The mythological thinking is described also by E. Levkievskaya in her book "Myths of the Russian nation". She considers that "for the person having mythological thinking myth is particularly practical knowledge with which he follows in real life like we in daily life follow the knowledge of highway regulations or personal hygiene" [Levkievskaya 2003: 4]. The author illustrates her thought with the following example: while losing his way in the forest a man, if he lives under the laws of myth, knows that it is wood-goblin who did him much harm. The wood-goblin could manage doing it because the man entered the forest without blessing. To unload the power of the creature of the other world and find the way home the one should lay the clothes off, to turn it inside out and put it on again – everything is upturned he other world [Ibid.]
It is really difficult to escape the influence of myth. It is eternal and omnipresent. The French scientist Roland Barthes affirmed that "myths overtake a person always and everywhere, they dispatch him to that immovable prototype which does not let him to live by his own live. Myths do not allow to breath easily (like a bloodsucker lodged inside the organism) and outline the narrow radius for the human activity where a person is allowed to fret not trying even somehow to change… the world.
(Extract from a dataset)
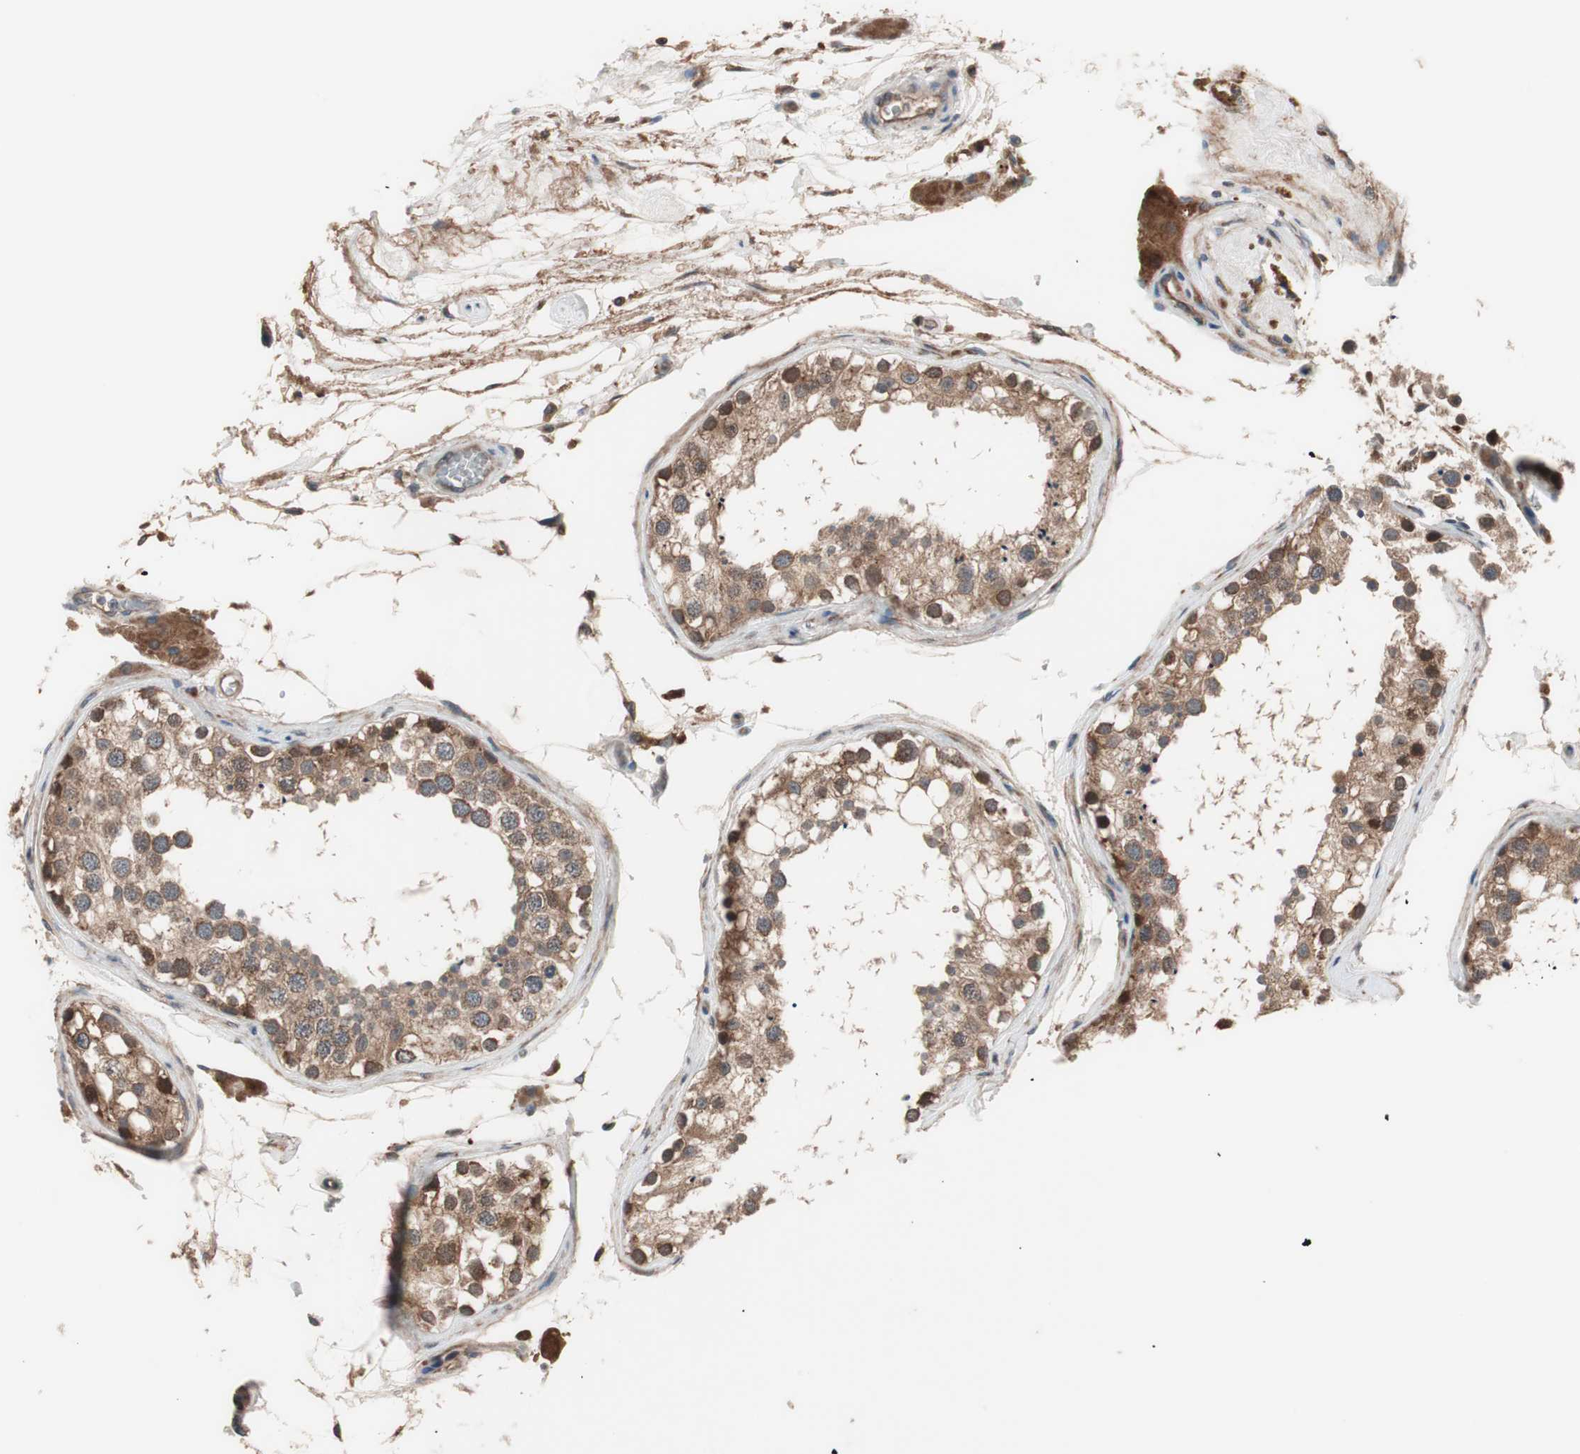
{"staining": {"intensity": "moderate", "quantity": ">75%", "location": "cytoplasmic/membranous"}, "tissue": "testis", "cell_type": "Cells in seminiferous ducts", "image_type": "normal", "snomed": [{"axis": "morphology", "description": "Normal tissue, NOS"}, {"axis": "topography", "description": "Testis"}], "caption": "Brown immunohistochemical staining in benign human testis shows moderate cytoplasmic/membranous expression in approximately >75% of cells in seminiferous ducts. Using DAB (brown) and hematoxylin (blue) stains, captured at high magnification using brightfield microscopy.", "gene": "HMBS", "patient": {"sex": "male", "age": 68}}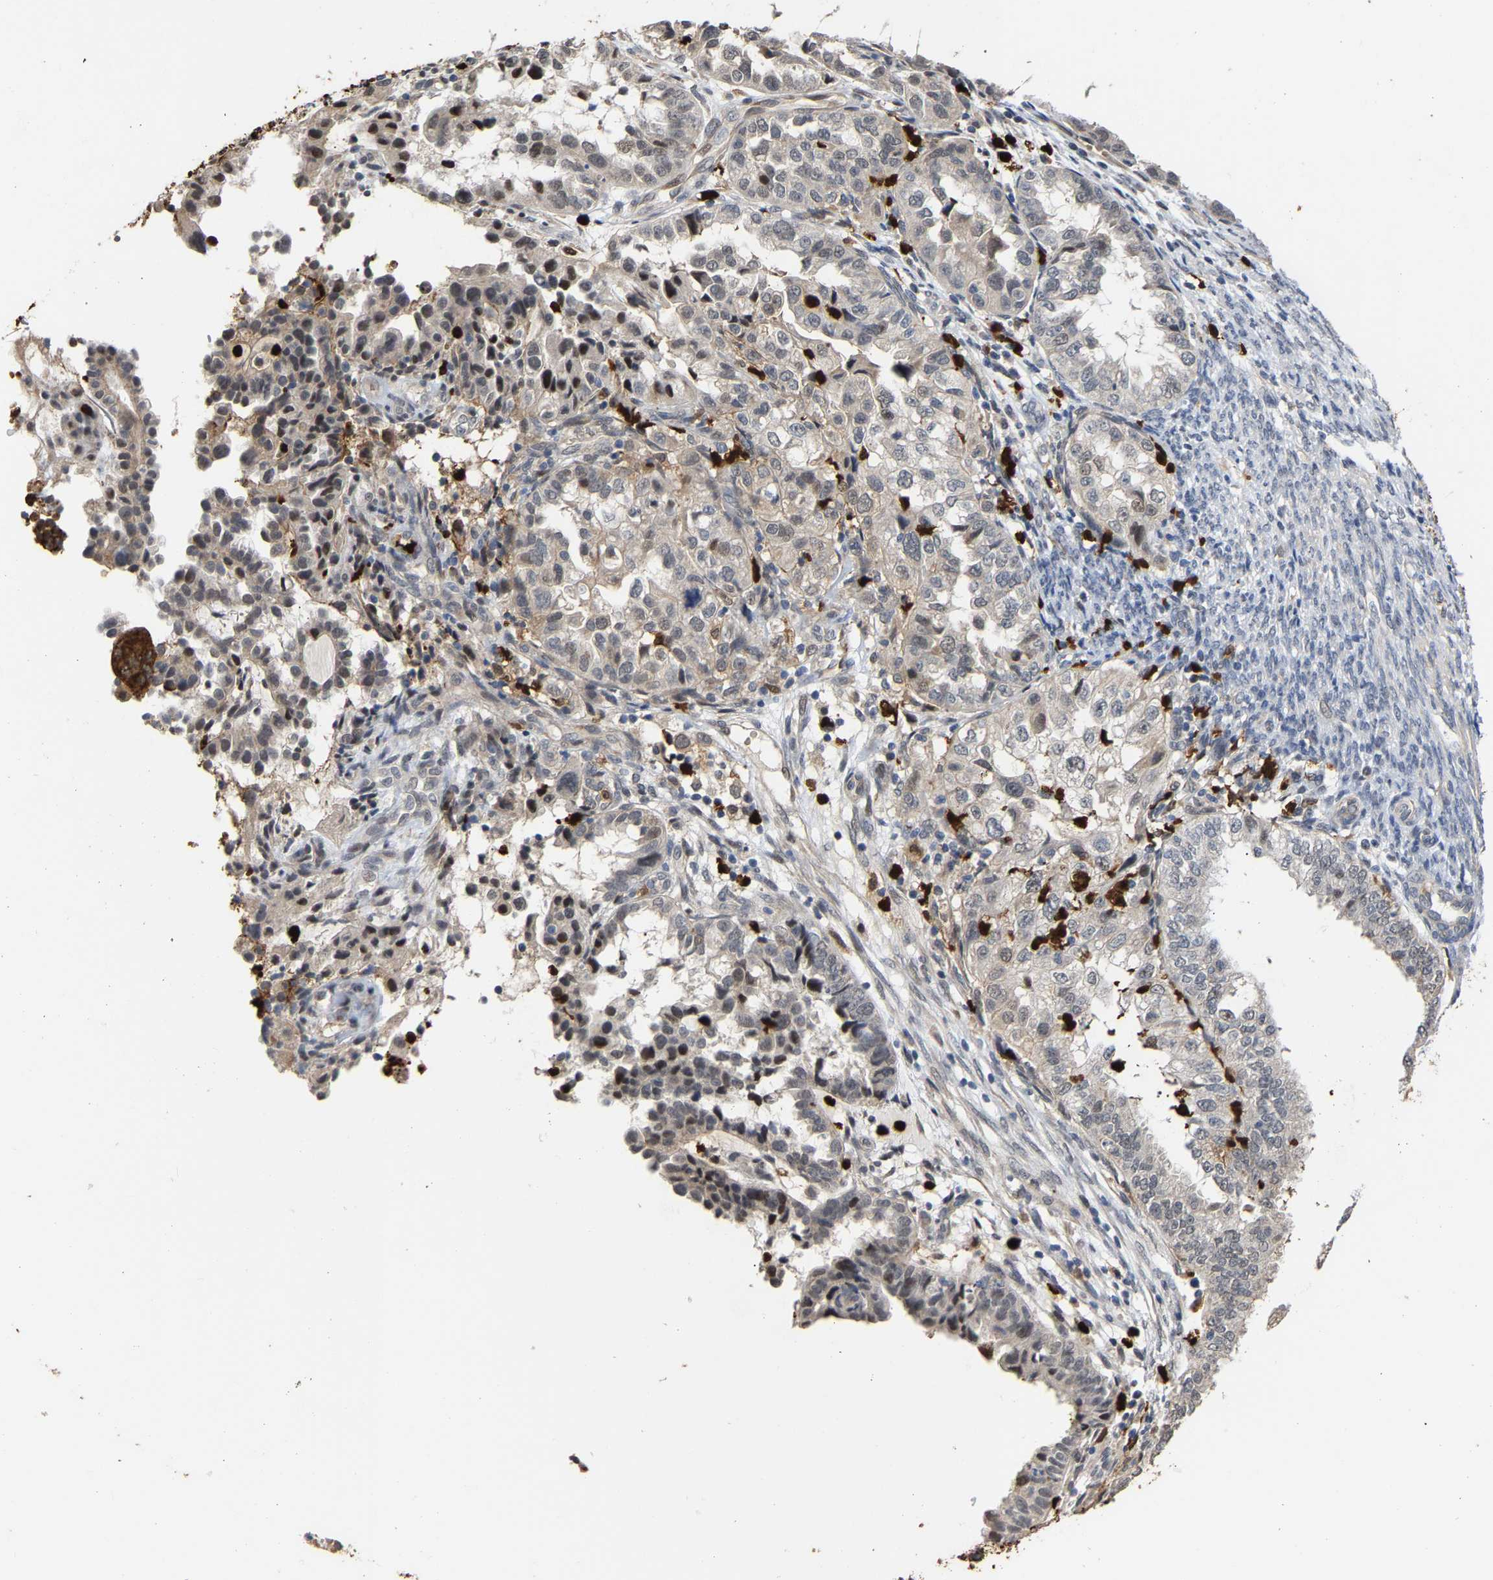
{"staining": {"intensity": "weak", "quantity": "<25%", "location": "cytoplasmic/membranous,nuclear"}, "tissue": "endometrial cancer", "cell_type": "Tumor cells", "image_type": "cancer", "snomed": [{"axis": "morphology", "description": "Adenocarcinoma, NOS"}, {"axis": "topography", "description": "Endometrium"}], "caption": "A histopathology image of human adenocarcinoma (endometrial) is negative for staining in tumor cells. (DAB IHC with hematoxylin counter stain).", "gene": "TDRD7", "patient": {"sex": "female", "age": 85}}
Myths represent the constant and tiresome exaction, insidious and uncompromising demand, for all people to recognize themselves in that eternal and nevertheless dated image that was once created, alledgedly once and for all" [Barthes 1989: 126].
But if the final deliverance from myth is really difficult the control of its influence is possible for everyone.
1.2. The concept of "a mythologeme" as the way of socio-cultural processes
The term "culture" in "The Dictionary of Russian Language" (edited by A.P. Evgenjeva in one of its meanings is explained as "the complex of the achievements of the human society in the industrial, social, and spiritual life" [The Dictionary 1986: 148]. The author of the given research accounts in the same way, and in the research "culture" would be understood according to the definition given in "The Dictionary of Russian Language" edited by A.P. Evgenjeva.